The Committee also provides the Board of Directors with its prior opinion on proposals related: (a) to the appointment and dismissal of the Manager of the Internal Audit unit; (b) to the adequacy of the resources assigned to the same for performing his or her duties; (c) to the definition of the related remuneration in keeping with the corporate policies;

The Board of Directors of Iren S.p.A. also attributed to the Control, Risk and Sustainability Committee the functions of consultation and proposal in relation to the administrative body on the subject of sustainability listed below:

  • to express opinions to the Board of Directors of the Parent on (a) the definition of “sustainability” policies and principles of conduct, in order to ensure the creation of value over time for the shareholders and for all the other stakeholders; (b) the definition of a sustainability plan (strategic priorities, commitments and objectives) for the development of the economic, environmental and social responsibility of the Group;
  • to supervise the “sustainability” policies and observance of any principles of conduct adopted on the subject by the Parent and its subsidiaries;
  • examine the issues under enquiry in terms of long‐term sustainability of the basic principles and guidelines of strategic planning, of the Business Plan and of short‐term planning, supervising the methods for implementing the same;
  • to assess, together with the competent Group Unit and after consulting the Independent Auditors, the proper use of the standards adopted for the purposes of preparing the non‐financial disclosures provided for in the current legislation;
  • supervise the system for assessing and improving the environmental, economic and social impacts deriving from the business activities in the local areas;
  • to examine the periodic reports on the implementation of the structured methods of discussion with stakeholders in the local areas in which the Group operates, also through instruments such as Local Committees, and those on the consistency with the corporate social responsibility questions of the Group’s cultural and image promotion activities.

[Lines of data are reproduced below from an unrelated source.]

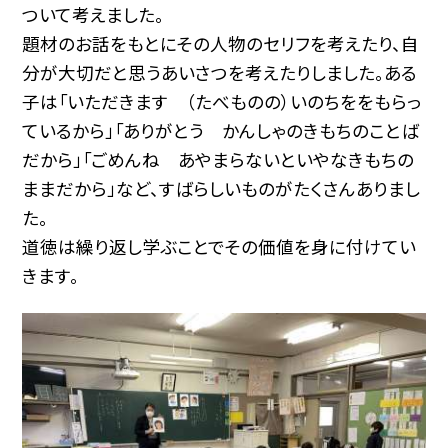
ついて考えました。
題材のお話をもとにその人物のセリフを考えたり、自
分が大切だと思うあいさつを考えたりしました。ある
子は「いただきます （たべものの）いのちををもらっ
ているから」「ありがとう かんしゃのきもちのことば
だから」「ごめんね あやまらないといやなきもちの
ままだから」など、すばらしいものがたくさんありまし
た。
道徳は繰り返し学ぶことでその価値を身に付けてい
きます。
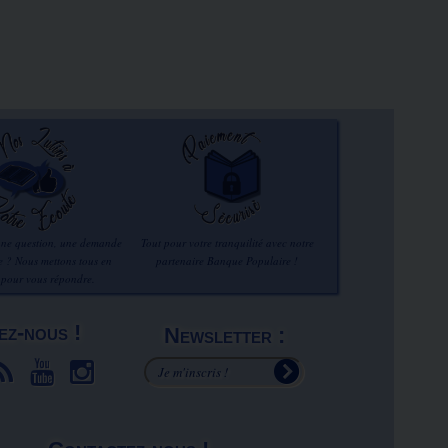
une question, une demande
Tout pour votre tranquilité avec notre
re ? Nous mettons tous en
partenaire Banque Populaire !
 pour vous répondre.
ez-nous !
Newsletter :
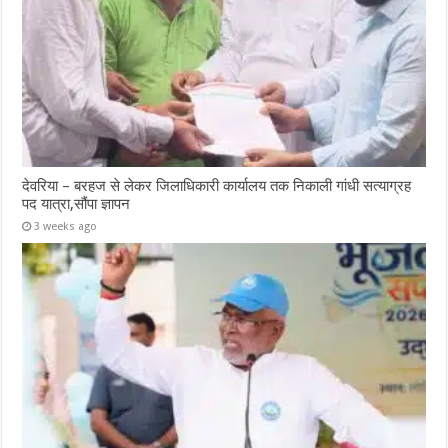
देवरिया – बरहज से लेकर जिलाधिकारी कार्यालय तक निकाली गांधी सत्याग्रह
पद यात्रा,सौंपा ज्ञापन
3 weeks ago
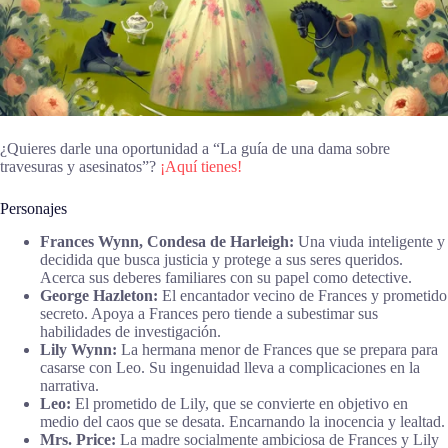
¿Quieres darle una oportunidad a “La guía de una dama sobre
travesuras y asesinatos”?
¡Aquí tienes!
Personajes
Frances Wynn, Condesa de Harleigh:
Una viuda inteligente y
decidida que busca justicia y protege a sus seres queridos.
Acerca sus deberes familiares con su papel como detective.
George Hazleton:
El encantador vecino de Frances y prometido
secreto. Apoya a Frances pero tiende a subestimar sus
habilidades de investigación.
Lily Wynn:
La hermana menor de Frances que se prepara para
casarse con Leo. Su ingenuidad lleva a complicaciones en la
narrativa.
Leo:
El prometido de Lily, que se convierte en objetivo en
medio del caos que se desata. Encarnando la inocencia y lealtad.
Mrs. Price:
La madre socialmente ambiciosa de Frances y Lily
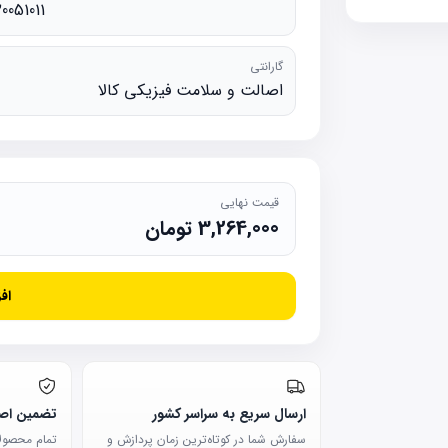
20051011
گارانتی
اصالت و سلامت فیزیکی کالا
قیمت نهایی
3,264,000
تومان
اف
ارسال سریع به سراسر کشور
تضمین اصا
سفارش شما در کوتاه‌ترین زمان پردازش و
تمام محصولات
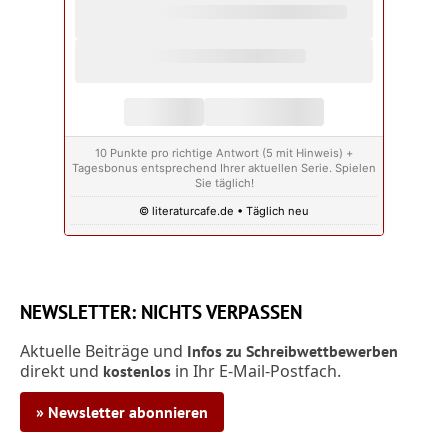
10 Punkte pro richtige Antwort (5 mit Hinweis) +
Tagesbonus entsprechend Ihrer aktuellen Serie. Spielen
Sie täglich!
© literaturcafe.de • Täglich neu
NEWSLETTER: NICHTS VERPASSEN
Aktuelle Beiträge und
Infos zu Schreibwettbewerben
direkt und
in Ihr E-Mail-Postfach.
kostenlos
» Newsletter abonnieren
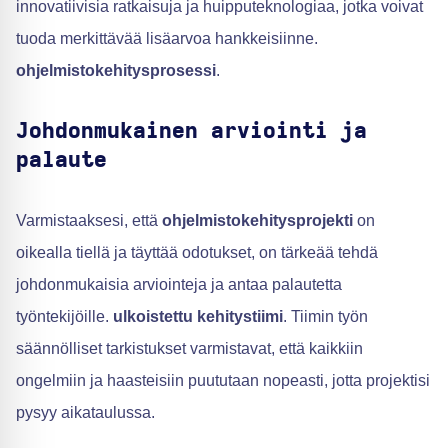
innovatiivisia ratkaisuja ja huipputeknologiaa, jotka voivat
tuoda merkittävää lisäarvoa hankkeisiinne.
ohjelmistokehitysprosessi
.
Johdonmukainen arviointi ja
palaute
Varmistaaksesi, että
ohjelmistokehitysprojekti
on
oikealla tiellä ja täyttää odotukset, on tärkeää tehdä
johdonmukaisia arviointeja ja antaa palautetta
työntekijöille.
ulkoistettu kehitystiimi
. Tiimin työn
säännölliset tarkistukset varmistavat, että kaikkiin
ongelmiin ja haasteisiin puututaan nopeasti, jotta projektisi
pysyy aikataulussa.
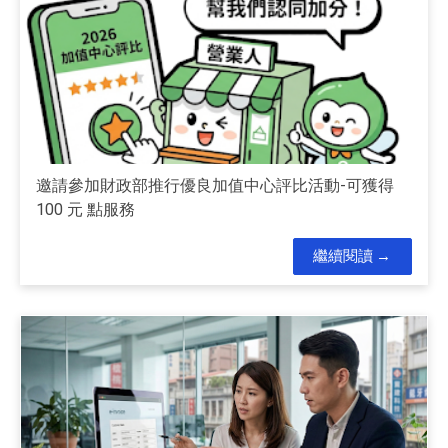
邀請參加財政部推行優良加值中心評比活動-可獲得
100 元 點服務
繼續閱讀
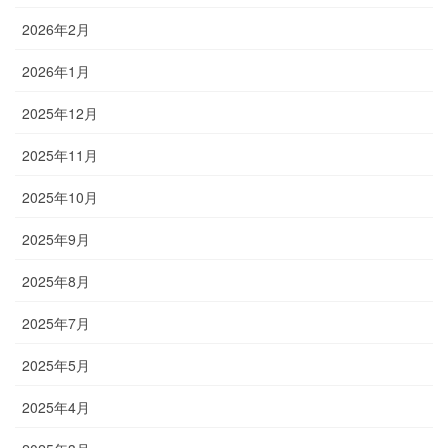
2026年2月
2026年1月
2025年12月
2025年11月
2025年10月
2025年9月
2025年8月
2025年7月
2025年5月
2025年4月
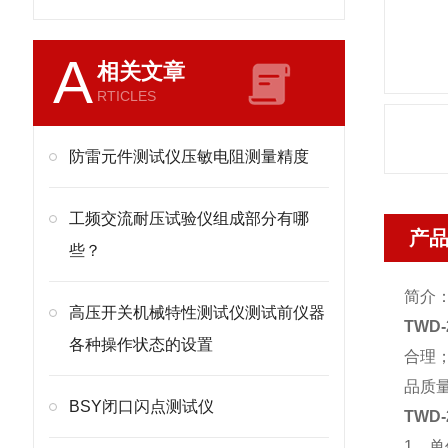
A
相关文章
RTICLES
防雷元件测试仪压敏电阻测量精度
工频交流耐压试验仪组成部分有哪
产
些？
简介
高压开关机械特性测试仪测试前仪器
TWD
各种操作状态的设置
合理
品质
BSY闭口闪点测试仪
TWD
1、单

In performing its duties, the Committee has the right to accede to the information and corporate units necessary for it to carry out its tasks, and to avail itself of external consultants, under the terms laid down by the Board of Directors.

With resolutions passed on 22 and 30 May 2019, Iren’s Board of Directors identified as members of the Control, Risk and Sustainability Committee for the three years 2019‐2021, the following Directors:

  • Giacomo Malmesi, recognising that he possessed adequate experience on strategic planning processes and aspects of corporate social responsibility;
  • Sonia Maria Margherita Cantoni, recognising that she possessed adequate experience on assessment of functioning processes of complex organisations, on strategic planning processes, on strategic risk management, on aspects of corporate social responsibility and on guidance and assessment of environmental aspects;
  • Enrica Maria Ghia, recognising that she possessed adequate experience regarding assessment of functioning processes of complex organisations, of strategic planning processes, of strategic risk management, of aspects of corporate social responsibility and of guidance and assessment of environmental aspects;
  • Cristiano Lavaggi, recognising that he possessed adequate experience regarding the analysis of accounting and financial disclosures and aspects of corporate social responsibility.

On 30 May 2019, Iren S.p.A.’s Board of Directors appointed as Chairperson of the Remuneration and Appointments Committee Giacomo Malmesi, in possession of the requirements of independence under the terms of arts 147‐ter, paragraph 4, and 148, paragraph 3, Consolidated Law on Finance, and under the terms of Recommendation no. 7 of the Code.

During 2021, the Control, Risk and Sustainability Committee held 18 meetings (of which 3 jointly with the Remuneration and Appointments Committee). As per the recommendations of the Code, all the meetings of the Committee were attended by the Chairperson of the Board of Statutory Auditors and/or another/other statutory auditor(s) designated by the latter.